ISLAMABAD: Minister for Climate Change Sherry Rehman on Tuesday said although planting trees was a necessity to reduce environment degradation among other things, it was not, nor could be the core public policy on global warming.

Talking to Dawn, Sherry Rehman said this was especially true for an acutely water-stressed and climate-stressed country like Pakistan.

“We literally face a clear and present water scarcity issue along with a distraction challenge among provinces, but climate impacts are severe in multiple ways,” Ms Rehman said, adding that the UN has reported that by 2025 the country will become water-scarce.

“We have to see this as a near-future reality with serious impact on food security which is already under crisis,” she added.

Says Pakistan not educated on scale of climate emergency

Moreover, she said, Pakistan needed urgent awareness and “I believe the way forward is through a ‘policy ministry’ like climate change”.

“The climate change policy made a Climate Council the cornerstone of its institutional mechanism. But because one province and Sindh government, in particular, was with the opposition its lead performance in reforestation was downgraded, even through the Ten Billion Tree Tsunami Project,” she added.

Furthermore, the minister differentiated between the Billion Tree Tsunami Project implemented in Khyber Pakhtunkhwa, which was already under investigation by the National Accountability Bureau (NAB) on, reportedly, 24 queries from media to the Ten Billion Tree Tsunami Project, which was partially funded by provinces.

The minister said her office was trying to look at different climate crises, challenging sustainable human development, food and water security, as well as air quality in Pakistan.

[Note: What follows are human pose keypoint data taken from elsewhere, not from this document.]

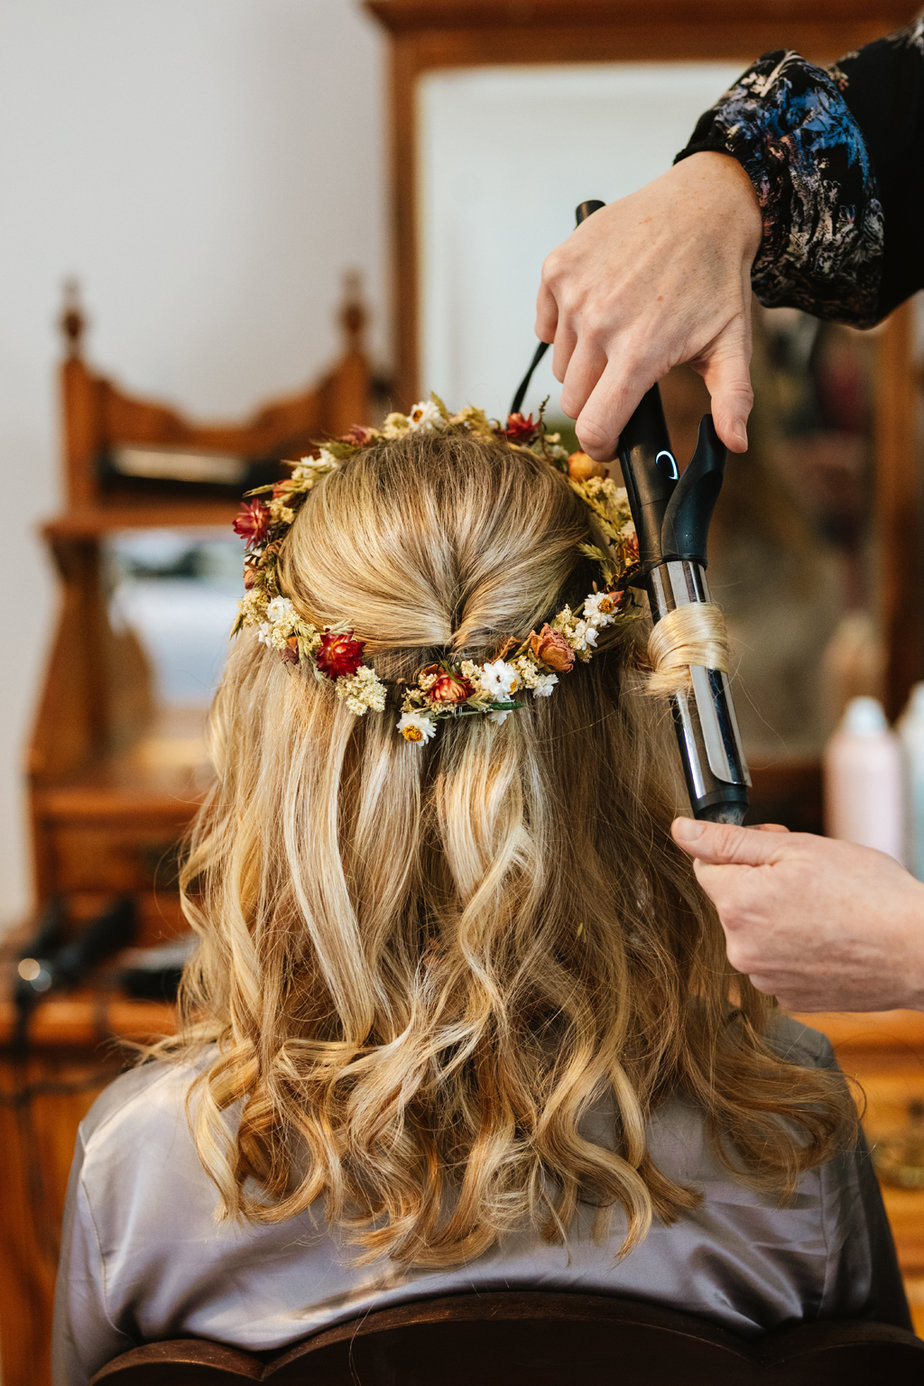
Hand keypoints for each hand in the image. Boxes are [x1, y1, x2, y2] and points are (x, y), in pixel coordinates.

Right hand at [535, 152, 761, 459]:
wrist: (701, 205)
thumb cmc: (716, 278)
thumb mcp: (732, 343)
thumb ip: (732, 400)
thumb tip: (735, 446)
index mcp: (640, 352)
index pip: (594, 426)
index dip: (601, 446)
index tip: (610, 443)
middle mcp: (599, 325)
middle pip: (573, 399)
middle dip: (596, 400)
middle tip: (624, 377)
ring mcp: (574, 294)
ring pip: (560, 364)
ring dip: (583, 361)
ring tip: (617, 333)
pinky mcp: (557, 269)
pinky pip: (545, 325)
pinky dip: (564, 326)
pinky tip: (597, 307)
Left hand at [671, 817, 923, 1012]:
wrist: (918, 951)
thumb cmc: (869, 894)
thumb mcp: (798, 848)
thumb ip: (729, 841)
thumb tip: (681, 831)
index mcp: (737, 905)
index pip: (706, 867)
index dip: (742, 853)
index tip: (777, 854)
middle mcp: (741, 949)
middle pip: (730, 902)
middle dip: (759, 885)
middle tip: (810, 880)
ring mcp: (765, 979)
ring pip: (753, 933)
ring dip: (777, 919)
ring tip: (826, 912)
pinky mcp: (789, 999)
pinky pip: (776, 962)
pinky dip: (795, 949)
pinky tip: (829, 940)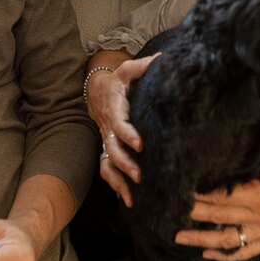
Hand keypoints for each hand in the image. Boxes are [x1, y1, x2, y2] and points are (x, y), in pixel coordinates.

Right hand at [88, 54, 158, 206]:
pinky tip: (127, 200)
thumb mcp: (126, 70)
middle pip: (111, 149)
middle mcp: (108, 128)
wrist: (96, 91)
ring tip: (132, 196)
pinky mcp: (107, 149)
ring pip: (106, 163)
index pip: (119, 123)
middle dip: (124, 164)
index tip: (141, 144)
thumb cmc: (117, 81)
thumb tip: (162, 59)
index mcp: (114, 109)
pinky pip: (106, 170)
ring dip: (118, 180)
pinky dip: (114, 186)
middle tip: (140, 176)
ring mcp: (106, 141)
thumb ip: (142, 66)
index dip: (128, 134)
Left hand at [174, 152, 259, 260]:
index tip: (176, 185)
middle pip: (216, 215)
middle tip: (165, 208)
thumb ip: (258, 162)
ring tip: (177, 235)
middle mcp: (259, 214)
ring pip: (225, 239)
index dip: (196, 191)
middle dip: (190, 211)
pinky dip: (224, 255)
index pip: (219, 193)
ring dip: (199, 238)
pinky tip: (207, 253)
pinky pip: (244, 252)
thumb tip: (232, 159)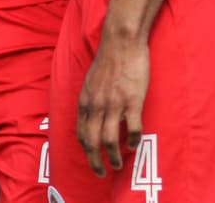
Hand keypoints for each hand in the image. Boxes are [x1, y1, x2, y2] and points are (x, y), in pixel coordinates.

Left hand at [77, 34, 148, 177]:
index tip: (91, 159)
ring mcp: (114, 104)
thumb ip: (90, 99)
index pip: (80, 133)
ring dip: (113, 157)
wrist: (122, 42)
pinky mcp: (132, 100)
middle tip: (101, 173)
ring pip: (110, 140)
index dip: (85, 150)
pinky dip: (133, 141)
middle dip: (95, 162)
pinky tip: (134, 145)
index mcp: (85, 101)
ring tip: (117, 166)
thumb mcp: (90, 81)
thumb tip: (91, 114)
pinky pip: (133, 128)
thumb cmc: (108, 60)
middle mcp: (96, 105)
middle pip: (92, 142)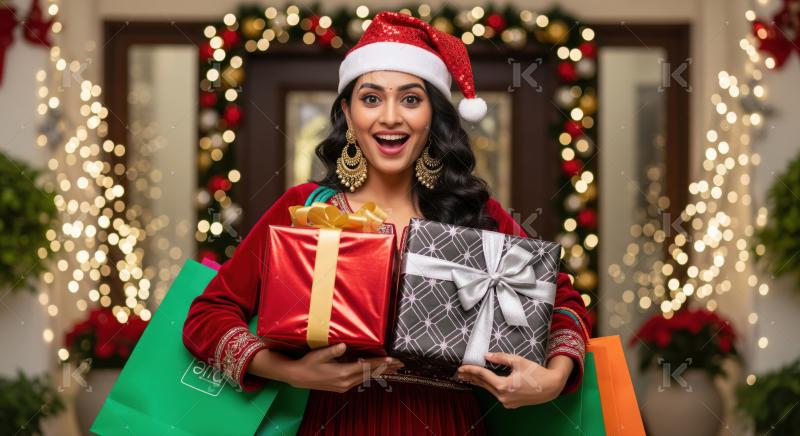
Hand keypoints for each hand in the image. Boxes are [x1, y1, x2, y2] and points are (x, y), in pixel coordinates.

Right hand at [284, 343, 403, 392]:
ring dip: (380, 372)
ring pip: (366, 377)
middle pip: (370, 373)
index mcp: (342, 373)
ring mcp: (344, 386)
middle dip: (385, 368)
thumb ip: (333, 350)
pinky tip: (375, 371)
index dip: (380, 362)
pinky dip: (370, 374)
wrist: (297, 377)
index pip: (366, 366)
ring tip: (393, 368)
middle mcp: (346, 381)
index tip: (392, 360)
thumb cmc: (308, 363)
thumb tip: (344, 346)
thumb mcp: (319, 355)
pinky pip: (360, 379)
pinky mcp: (342, 387)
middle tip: (400, 364)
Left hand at [457, 352, 572, 408]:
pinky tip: (484, 383)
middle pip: (484, 384)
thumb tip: (486, 356)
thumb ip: (501, 358)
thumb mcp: (518, 361)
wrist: (551, 387)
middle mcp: (503, 397)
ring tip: (468, 377)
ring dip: (479, 382)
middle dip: (472, 377)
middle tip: (460, 372)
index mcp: (504, 386)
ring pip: (489, 390)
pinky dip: (489, 387)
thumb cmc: (536, 373)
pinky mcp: (511, 404)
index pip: (483, 376)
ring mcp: (507, 402)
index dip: (472, 370)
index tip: (461, 367)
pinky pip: (496, 394)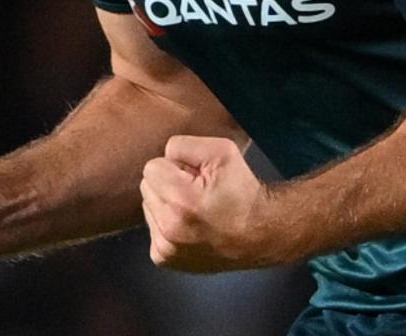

“It is clear to us that the country certainly needs to fight for climate justice at multilateral forums and platforms because our emissions account for less than 1pc of global emissions,” Ms Rehman said.

“A lot more work was needed at home and climate change was not a light switch to throw by acting now,” she said, adding that, “even acting now will not reduce warming in one region or country”.

At the same time given the level of multiple climate crises and extreme weather emergencies, it is imperative that policymakers are at least made aware of the scale of the task, Ms Rehman said.

According to the minister, the country had not been educated on a scale of climate emergency that Pakistan faced. She argued that research, too, was lacking when it came to fully understanding how climate change and current climate changepolicies impact the people.

“People must be made aware, whatever the reason, that our climate woes need to be openly aired for the public to understand that the extreme weather events we are facing are not random, but are a result of global warming,” the minister said.

She said expecting change overnight was a pipe dream at this point, but climate action was collectively needed.

“Glacial lake outburst floods, flash floods, heatwaves and droughts are going to get worse if we do not take climate stress seriously both at home and abroad,” she added.

Finally, Ms Rehman concluded by emphasising on the need to shift focus to transparency, data generation and other actions such as energy transitions that were possible only after mainstreaming climate change as part of the public policy agenda.